Monday, Feb. 06, 1939

Magnetic Record

General Electric Co.'s laboratories in Schenectady last week demonstrated (see cut, p. 23) a tiny magnet, about the size of a pellet of buckshot, holding aloft a five pound flatiron. The magnet weighs about one-sixteenth of an ounce. The maximum ratio of lifted load to magnet weight is 1,500 to i, highest in the annals of engineering. Thus General Electric's mighty mite is the most powerful permanent magnet on record.

It is made of an aluminum-nickel-cobalt-iron alloy called "Alnico," announced some years ago by General Electric (TIME, Nov. 4, 1935). The first researches on its magnetic properties were by Professor T. Mishima of Tokyo Imperial University. Alnico has come into wide use in motors, radios and amplifiers, blowout fields, and in other apparatus where electromagnets (temporary magnets which lose their drawing power when the current which activates them is shut off) are not suitable.

Permanent magnets are magnetized by electrically coercing the molecules into alignment. The "pull" results because the north poles of the molecules all face in one direction, the south poles in the opposite direction.

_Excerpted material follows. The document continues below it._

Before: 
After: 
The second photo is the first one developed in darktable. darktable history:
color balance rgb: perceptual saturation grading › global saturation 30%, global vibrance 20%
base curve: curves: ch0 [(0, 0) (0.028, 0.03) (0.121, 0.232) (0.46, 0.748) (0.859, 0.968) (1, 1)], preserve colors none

Before the development of Alnico and other "age-hardening" alloys like it, permanent magnets were all quenched steels. In the newer alloys "magnetic hardness" is obtained by slow, controlled cooling. They provide more magnetic force at lower cost. The increased power of the Alnico magnet shown last week, designed by Physicist Wayne E. (for nothing) McKibben, is due to a steel sheath around it, which efficiently concentrates the magnetic flux very much as an optical lens focuses rays of light.